2. What are the economic benefits of using a vector database like Qdrant in an enterprise RAG scenario?
- Running a RAG solution in an enterprise environment with petabytes of private data can be extremely costly, with each 100,000 token input costing $1 based on current GPT-4 Turbo pricing.
- Vector search queries are estimated to be at least 100 million times cheaper than queries made by LLMs.
- The only upfront investment with vector databases is the indexing, after which scaling up the reliance on vector retrieval can minimize the use of compute-heavy LLMs, making Qdrant an irreplaceable optimization measure.
[02] Vector Search in Compound Systems
1. What are the key findings about the use of compound systems in LLM applications?
- According to Zaharia et al., 60% of LLM applications use some form of RAG, while 30% use multi-step chains.
- Even Gemini 1.5, a powerful LLM, demonstrates the need for a complex strategy, as it required 32 calls to reach 90.0% accuracy on the MMLU Benchmark, showing that a basic compound arrangement is superior to monolithic models.

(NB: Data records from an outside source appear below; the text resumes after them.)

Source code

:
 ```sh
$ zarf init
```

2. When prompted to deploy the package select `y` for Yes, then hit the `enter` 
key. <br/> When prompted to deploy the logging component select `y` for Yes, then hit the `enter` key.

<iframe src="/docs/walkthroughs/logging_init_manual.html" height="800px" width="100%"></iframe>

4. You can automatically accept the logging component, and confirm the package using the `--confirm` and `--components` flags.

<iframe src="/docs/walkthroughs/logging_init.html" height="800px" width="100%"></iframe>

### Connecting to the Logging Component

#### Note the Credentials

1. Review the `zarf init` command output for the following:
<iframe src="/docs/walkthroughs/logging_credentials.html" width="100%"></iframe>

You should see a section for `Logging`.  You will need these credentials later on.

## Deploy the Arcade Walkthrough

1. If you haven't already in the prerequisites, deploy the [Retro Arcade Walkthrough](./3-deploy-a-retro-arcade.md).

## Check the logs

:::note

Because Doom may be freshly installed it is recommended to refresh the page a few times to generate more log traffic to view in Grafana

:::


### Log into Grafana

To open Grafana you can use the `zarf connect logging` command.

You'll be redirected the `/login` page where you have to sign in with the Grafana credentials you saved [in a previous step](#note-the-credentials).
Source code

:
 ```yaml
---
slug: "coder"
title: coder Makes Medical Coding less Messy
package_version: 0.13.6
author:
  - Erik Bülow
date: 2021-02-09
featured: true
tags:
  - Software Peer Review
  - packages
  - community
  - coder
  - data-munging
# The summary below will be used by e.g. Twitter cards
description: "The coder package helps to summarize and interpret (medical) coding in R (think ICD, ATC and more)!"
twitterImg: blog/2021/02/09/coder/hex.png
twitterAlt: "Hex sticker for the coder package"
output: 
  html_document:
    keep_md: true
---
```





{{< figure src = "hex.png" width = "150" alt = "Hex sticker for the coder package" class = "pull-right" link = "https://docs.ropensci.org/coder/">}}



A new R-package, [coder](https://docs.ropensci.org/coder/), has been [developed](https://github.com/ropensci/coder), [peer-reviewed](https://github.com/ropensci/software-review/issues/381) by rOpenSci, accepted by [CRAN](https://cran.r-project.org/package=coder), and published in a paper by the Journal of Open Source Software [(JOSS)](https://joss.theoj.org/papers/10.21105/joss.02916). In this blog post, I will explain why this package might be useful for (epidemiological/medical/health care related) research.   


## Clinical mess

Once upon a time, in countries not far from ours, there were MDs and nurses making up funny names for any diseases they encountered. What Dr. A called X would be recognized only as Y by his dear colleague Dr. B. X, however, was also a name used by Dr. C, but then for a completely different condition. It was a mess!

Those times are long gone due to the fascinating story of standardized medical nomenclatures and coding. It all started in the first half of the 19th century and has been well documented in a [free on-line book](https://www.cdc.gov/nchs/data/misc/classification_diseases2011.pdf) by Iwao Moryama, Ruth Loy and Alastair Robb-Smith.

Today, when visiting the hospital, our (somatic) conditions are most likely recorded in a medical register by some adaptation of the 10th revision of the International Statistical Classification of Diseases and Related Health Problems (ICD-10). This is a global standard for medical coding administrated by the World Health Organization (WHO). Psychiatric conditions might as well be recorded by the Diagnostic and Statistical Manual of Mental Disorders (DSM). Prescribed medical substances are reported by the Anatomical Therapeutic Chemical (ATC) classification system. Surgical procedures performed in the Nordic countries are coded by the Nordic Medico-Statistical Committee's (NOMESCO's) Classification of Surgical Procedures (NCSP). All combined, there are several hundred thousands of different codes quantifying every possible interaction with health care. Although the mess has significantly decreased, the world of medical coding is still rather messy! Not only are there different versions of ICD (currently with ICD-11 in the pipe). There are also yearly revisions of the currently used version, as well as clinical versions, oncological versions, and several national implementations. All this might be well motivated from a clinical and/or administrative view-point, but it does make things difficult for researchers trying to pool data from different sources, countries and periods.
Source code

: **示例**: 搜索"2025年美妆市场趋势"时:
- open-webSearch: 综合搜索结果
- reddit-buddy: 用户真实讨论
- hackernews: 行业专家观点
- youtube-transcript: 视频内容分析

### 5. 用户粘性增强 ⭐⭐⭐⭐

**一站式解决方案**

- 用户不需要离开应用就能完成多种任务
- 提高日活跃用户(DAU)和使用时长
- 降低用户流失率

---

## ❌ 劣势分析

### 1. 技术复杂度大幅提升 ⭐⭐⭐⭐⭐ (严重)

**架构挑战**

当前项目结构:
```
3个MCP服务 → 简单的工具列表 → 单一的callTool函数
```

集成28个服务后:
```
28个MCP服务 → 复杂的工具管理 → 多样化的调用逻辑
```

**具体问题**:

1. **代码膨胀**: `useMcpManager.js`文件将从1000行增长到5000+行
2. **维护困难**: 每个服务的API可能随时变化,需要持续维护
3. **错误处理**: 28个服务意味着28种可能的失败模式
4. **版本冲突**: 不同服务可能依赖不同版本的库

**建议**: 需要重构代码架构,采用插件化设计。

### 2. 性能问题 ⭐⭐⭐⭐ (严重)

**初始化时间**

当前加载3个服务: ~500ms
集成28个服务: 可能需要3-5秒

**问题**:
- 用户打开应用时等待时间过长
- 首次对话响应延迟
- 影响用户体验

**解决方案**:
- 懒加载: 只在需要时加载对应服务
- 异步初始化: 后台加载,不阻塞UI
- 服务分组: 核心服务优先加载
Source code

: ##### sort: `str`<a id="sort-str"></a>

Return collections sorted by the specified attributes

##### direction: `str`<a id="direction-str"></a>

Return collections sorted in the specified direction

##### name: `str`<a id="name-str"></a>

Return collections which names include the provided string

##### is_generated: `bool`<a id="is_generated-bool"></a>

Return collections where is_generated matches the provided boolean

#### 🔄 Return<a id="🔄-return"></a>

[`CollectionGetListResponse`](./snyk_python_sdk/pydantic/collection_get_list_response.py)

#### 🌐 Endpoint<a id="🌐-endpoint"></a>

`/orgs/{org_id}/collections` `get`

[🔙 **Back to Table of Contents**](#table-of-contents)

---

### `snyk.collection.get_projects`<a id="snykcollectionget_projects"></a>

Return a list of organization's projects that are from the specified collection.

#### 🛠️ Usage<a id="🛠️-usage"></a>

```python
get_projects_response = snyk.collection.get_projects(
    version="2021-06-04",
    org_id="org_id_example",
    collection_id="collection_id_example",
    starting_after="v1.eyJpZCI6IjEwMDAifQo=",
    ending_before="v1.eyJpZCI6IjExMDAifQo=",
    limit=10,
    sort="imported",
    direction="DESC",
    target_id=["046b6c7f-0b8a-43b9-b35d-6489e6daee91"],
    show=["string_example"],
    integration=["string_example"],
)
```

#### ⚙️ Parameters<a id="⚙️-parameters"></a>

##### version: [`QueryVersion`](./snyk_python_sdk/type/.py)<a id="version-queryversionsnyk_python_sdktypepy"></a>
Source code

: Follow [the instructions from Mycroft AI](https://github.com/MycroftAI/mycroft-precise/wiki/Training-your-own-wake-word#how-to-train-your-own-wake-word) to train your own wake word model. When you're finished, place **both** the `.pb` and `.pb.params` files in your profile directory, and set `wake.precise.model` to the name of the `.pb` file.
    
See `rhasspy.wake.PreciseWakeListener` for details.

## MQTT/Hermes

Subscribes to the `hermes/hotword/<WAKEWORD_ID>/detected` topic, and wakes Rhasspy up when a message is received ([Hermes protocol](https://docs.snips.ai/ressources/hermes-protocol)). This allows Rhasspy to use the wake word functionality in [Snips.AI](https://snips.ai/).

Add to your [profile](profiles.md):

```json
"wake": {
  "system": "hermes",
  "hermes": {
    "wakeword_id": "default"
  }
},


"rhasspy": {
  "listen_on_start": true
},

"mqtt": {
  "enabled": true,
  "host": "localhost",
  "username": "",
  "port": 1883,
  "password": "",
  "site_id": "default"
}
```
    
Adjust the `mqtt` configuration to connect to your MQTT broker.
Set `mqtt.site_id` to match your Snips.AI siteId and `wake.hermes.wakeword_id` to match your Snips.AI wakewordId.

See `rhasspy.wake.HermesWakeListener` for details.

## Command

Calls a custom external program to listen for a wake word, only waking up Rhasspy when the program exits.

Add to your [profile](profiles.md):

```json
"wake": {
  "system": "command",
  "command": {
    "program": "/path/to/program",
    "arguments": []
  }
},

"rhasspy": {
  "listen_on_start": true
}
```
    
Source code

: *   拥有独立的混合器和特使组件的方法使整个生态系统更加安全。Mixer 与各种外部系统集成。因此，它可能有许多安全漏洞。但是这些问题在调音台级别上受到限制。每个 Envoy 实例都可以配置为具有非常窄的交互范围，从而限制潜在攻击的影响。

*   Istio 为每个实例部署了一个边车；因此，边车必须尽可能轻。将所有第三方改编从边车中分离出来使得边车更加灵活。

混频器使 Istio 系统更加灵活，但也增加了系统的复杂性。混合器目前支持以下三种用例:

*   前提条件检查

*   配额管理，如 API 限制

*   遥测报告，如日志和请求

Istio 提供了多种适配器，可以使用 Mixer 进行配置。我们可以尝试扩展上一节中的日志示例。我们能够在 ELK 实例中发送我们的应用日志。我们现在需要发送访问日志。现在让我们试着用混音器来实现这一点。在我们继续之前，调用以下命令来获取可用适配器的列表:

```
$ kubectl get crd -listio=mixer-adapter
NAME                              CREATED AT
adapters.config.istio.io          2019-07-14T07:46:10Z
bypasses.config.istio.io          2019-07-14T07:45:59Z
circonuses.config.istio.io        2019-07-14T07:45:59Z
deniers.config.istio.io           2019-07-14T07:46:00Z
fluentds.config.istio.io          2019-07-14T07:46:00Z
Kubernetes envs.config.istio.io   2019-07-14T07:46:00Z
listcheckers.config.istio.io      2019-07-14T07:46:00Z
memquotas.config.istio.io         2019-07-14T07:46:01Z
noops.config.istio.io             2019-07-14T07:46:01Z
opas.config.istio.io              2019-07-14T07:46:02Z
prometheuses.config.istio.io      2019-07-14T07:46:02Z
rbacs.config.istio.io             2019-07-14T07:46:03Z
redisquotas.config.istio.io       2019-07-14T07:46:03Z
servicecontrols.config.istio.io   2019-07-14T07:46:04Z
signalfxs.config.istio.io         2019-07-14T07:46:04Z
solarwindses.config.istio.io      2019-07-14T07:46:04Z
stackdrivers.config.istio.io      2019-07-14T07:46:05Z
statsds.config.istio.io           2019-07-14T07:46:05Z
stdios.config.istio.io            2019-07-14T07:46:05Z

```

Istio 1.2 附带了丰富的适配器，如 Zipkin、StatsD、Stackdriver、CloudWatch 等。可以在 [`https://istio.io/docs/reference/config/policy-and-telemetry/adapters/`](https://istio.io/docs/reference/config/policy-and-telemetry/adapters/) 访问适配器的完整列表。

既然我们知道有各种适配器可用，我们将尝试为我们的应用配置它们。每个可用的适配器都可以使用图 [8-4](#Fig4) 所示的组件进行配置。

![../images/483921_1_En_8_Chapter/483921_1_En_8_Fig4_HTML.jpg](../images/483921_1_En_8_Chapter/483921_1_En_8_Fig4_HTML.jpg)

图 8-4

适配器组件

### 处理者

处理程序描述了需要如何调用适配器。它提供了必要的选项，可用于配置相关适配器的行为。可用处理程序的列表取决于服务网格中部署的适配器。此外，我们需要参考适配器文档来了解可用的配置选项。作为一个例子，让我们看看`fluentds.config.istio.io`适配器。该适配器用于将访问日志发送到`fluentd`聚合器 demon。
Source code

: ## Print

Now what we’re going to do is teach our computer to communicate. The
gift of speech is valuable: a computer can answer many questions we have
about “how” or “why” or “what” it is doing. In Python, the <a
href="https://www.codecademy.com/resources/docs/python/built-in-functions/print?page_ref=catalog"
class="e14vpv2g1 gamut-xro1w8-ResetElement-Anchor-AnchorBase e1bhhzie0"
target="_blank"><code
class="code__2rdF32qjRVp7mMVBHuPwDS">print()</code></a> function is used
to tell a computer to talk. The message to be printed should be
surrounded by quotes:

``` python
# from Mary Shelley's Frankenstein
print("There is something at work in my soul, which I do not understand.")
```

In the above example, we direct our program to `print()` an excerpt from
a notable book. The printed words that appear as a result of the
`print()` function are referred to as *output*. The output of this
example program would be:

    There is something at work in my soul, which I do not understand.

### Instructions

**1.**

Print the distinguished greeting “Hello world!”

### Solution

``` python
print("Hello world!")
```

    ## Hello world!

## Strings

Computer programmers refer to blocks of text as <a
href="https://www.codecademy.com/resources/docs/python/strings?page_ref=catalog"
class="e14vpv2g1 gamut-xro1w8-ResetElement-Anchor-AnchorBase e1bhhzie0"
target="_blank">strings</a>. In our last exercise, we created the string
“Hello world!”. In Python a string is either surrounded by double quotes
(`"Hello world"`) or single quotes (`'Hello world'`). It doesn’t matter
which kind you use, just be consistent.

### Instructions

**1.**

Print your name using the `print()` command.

- Introducing vector databases like Qdrant into the design of compound systems opens up possibilities for superior applications of LLMs, as they are faster, more accurate, and much cheaper to run.
2. What is the key advantage of RAG mentioned in the article? The key advantage of RAG is that it allows an LLM to pull in real-time information from up-to-date internal and external knowledge sources, making it more dynamic and adaptable to new information.